紙の請求書が原因の無駄な作業は企業競争力を削ぐ
1つ目のセッションは基調講演として、内閣官房 情報通信技術(IT) 総合戦略室 参事官の浅岡孝充氏と、株式会社インフォマート 常務取締役 中島健氏をパネリストに迎えて「経理部門から考える、withコロナにおける税務行政とサービス事業者の在り方とは?」と題したパネルディスカッションが行われた。モデレーターは、株式会社マネーフォワード 取締役 兼 Fintech 研究所長 瀧俊雄氏が務めた。
ディスカッションでは冒頭、瀧氏から、コロナ禍で経理においてもデジタル化が進んではいるが、従来業務を単にデジタル化するだけではなく、業務効率を高め本来打ち込むべき業務に時間を割けるようにすることが重要だろうというテーゼが示された。
そのための課題としてトピックに挙がったのは「請求書」。中島氏によれば、受発注システムを手がけるインフォマートが、請求書処理だけでもデジタル化してほしいという顧客の声に推されて2015年に開発してみたところ、想像以上の効果があったという。また浅岡氏は、いまだ請求書は郵送が多いが、そこには請求元でデジタルになっているものを、請求先ではデジタルから紙にするという無駄が生じていることを指摘。競争力の面でも、企業は大いに危機感を持つべきだとした。さらに、瀧氏は通信キャリアを越えて電話がつながるように、請求書もあらゆる企業間で流通するデータ連携の仕組みをつくり、それに準拠しないと企業が不便を感じるようにする必要があるだろうと述べた。
もちろん、そうした仕組みの構築・普及には時間がかかる。中島氏と瀧氏はベンダーの立場から、未体験のソリューションを理解してもらうことには大変な苦労があるという。しかし、まずはどの企業も請求書のデジタル化にトライしてみることが肝要だと浅岡氏は背中を押す。瀧氏は、絶対無理だと思えることでも、実際にやってみるとのめり込む場合は少なくないし、デジタルネイティブな若手に任せてみるという手もあると提案。中島氏は小さく始めることがポイントだとした。

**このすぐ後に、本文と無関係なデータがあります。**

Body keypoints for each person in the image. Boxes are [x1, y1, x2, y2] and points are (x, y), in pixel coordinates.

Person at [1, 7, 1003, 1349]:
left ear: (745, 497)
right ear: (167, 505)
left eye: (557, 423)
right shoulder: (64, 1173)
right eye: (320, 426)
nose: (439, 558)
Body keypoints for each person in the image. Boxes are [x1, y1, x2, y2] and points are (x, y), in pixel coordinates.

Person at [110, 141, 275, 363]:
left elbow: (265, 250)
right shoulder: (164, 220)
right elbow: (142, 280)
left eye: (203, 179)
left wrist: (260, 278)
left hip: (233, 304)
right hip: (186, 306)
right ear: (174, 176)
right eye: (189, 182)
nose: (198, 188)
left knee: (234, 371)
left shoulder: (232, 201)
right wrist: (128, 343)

2つ目のセッションは「経理責任者と監査法人が実践から語るリモートワーク決算&デジタル監査の勘所とは?」と題し、PwCあらた有限責任監査法人 企画管理本部 部長/執行役副代表 <アシュアランスリーダー/監査変革担当> 久保田正崇氏と、株式会社マネーフォワード 執行役員 経理本部 本部長 松岡俊氏が登壇した。

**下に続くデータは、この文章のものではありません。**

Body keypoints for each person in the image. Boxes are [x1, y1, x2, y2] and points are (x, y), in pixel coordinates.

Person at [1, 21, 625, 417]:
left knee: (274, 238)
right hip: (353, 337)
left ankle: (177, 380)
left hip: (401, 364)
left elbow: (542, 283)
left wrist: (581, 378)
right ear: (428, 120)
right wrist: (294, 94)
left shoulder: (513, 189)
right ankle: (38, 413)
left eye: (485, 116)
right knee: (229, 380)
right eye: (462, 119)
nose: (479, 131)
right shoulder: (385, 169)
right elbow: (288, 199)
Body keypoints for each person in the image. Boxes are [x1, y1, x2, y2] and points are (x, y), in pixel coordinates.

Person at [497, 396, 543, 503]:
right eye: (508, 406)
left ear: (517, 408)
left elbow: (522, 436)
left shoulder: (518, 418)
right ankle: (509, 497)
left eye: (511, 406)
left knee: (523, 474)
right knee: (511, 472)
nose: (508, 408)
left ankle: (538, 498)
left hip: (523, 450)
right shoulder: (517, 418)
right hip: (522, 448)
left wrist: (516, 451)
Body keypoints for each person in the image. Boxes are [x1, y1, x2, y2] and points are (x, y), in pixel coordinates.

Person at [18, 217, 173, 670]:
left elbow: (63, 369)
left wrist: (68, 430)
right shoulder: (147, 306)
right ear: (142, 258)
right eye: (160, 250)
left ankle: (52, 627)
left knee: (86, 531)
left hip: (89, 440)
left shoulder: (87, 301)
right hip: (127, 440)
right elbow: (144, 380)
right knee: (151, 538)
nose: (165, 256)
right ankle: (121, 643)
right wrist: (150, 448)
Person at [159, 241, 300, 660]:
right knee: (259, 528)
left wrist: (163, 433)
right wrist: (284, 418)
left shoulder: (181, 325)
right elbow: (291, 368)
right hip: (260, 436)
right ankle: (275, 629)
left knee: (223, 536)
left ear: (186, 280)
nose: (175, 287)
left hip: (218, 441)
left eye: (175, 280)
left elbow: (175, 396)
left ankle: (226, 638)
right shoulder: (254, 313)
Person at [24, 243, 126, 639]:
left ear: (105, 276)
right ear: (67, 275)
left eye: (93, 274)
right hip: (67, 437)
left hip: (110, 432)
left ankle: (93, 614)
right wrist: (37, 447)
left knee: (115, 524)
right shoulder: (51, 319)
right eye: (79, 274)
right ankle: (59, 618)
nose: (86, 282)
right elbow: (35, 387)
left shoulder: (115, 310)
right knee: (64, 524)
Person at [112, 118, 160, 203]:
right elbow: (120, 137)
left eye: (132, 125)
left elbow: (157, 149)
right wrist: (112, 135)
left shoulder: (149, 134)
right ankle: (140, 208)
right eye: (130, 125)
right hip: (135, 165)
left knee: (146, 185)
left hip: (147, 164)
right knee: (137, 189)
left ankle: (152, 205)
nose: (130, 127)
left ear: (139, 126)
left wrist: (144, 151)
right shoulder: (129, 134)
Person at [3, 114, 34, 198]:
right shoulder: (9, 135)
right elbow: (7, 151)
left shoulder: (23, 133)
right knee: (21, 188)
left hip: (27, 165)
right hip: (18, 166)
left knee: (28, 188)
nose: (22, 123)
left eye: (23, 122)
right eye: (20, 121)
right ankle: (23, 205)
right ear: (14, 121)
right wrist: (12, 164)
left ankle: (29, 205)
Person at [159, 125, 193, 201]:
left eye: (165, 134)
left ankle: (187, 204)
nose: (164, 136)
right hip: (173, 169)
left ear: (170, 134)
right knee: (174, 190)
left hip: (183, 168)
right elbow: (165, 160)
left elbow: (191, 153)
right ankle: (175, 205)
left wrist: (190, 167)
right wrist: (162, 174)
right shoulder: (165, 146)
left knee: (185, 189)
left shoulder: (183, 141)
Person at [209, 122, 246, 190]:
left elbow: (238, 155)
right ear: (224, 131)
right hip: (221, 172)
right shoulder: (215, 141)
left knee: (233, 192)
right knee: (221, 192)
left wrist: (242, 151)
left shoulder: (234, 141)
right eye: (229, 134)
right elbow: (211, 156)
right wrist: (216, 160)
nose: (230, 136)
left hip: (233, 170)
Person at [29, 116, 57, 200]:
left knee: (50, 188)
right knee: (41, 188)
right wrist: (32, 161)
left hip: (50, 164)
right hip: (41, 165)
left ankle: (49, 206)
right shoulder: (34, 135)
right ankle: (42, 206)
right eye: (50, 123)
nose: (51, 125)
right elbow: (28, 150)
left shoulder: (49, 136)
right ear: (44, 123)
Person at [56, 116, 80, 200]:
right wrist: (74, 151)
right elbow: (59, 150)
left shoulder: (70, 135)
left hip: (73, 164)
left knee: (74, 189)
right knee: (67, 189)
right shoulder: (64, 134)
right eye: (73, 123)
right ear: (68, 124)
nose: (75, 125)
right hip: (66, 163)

このセッションでは、まず松岡氏から、マネーフォワードが「四半期決算をテレワークで乗り切った方法」が説明された。同社では昨年からリモートワークを前提とせずに、経理業務の改善を進めていた。それが偶然にも、「紙と押印」「オフィスに来ないとアクセスできないシステム」「監査法人、税理士等の外部専門家と連携」という、リモートワークの実施で課題となる点を解決することにつながった。ポイントは、同社の経理本部が全般的にクラウドツールを使って業務を構築していたこと。またその上で、経理に関するワークフローがすべてデジタル化されていたこと。さらに、事前購買申請、インターネットバンキング、クラウド会計などのシステム間がすべてAPI連携になっており、CSVファイルのやり取りがないこともあった。監査法人による四半期レビューについては、監査人にクラウドで構成された経理システムにアクセスする権限を渡すことで解決したという。

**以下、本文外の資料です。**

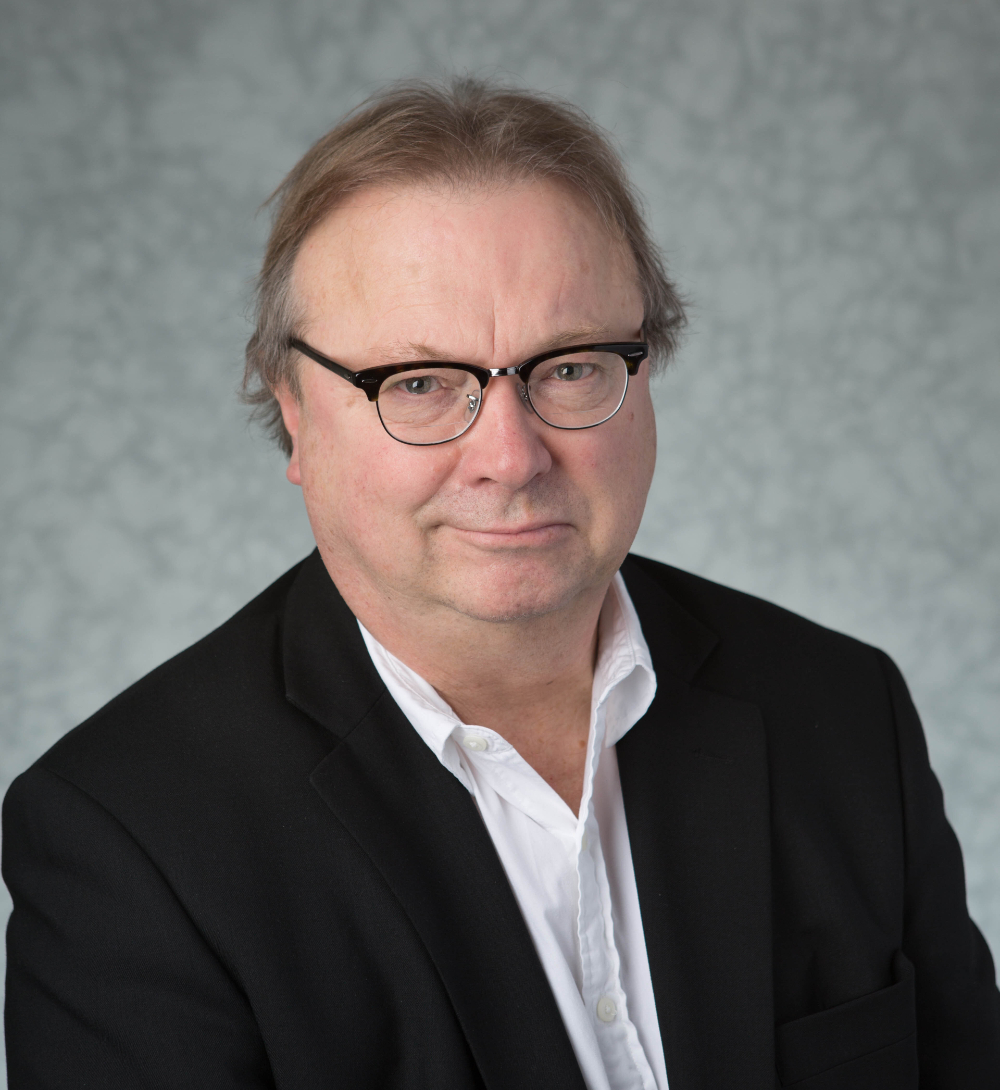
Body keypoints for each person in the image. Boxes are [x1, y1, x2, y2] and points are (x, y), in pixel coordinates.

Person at [4, 78, 998, 1090]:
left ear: (643, 371)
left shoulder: (837, 709)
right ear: (296, 413)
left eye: (567, 367)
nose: (510, 457)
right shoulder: (130, 844)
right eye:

続いて、久保田氏からは、リモートワークでどのように監査を進めたかとそれに基づく将来の展望が紹介された。日本では多くの企業が年度末決算を迎える3月にコロナ禍が本格化したわけだが、それによる監査上の課題として「将来見積もりが非常に難しい」「リモートのため通常実施すべき手続きができない・遅延」があった。このうち後者の課題については、久保田氏は監査プロセスのデジタル化で対応可能だとする。具体的には、監査業務を行うプラットフォーム「Aura」、被監査会社と監査人との間でセキュアに資料を共有するプラットフォーム「Connect」といったツールの利用、オンライン会議による「バーチャル監査室」の設置、RPAとTCC(テクニカルコンピテンシーセンター)の活用を実施した。一方で、「従来の紙資料がPDF化されただけ」「作業時間に変更はなく考える時間の増加につながっていない」という課題も残ったという。これについては、部分的ではなく全てにおいてデジタル化を図る必要があると久保田氏は強調した。
この後、両氏によるディスカッションを展開。「監査資料の提出手段」「物理的な実査等の監査」「確認状」「監査法人と会社のコミュニケーション」「会社のネットワークに入らないとアクセスできないシステム」「監査AIエンジン」と幅広いトピックについて議論が交わされた。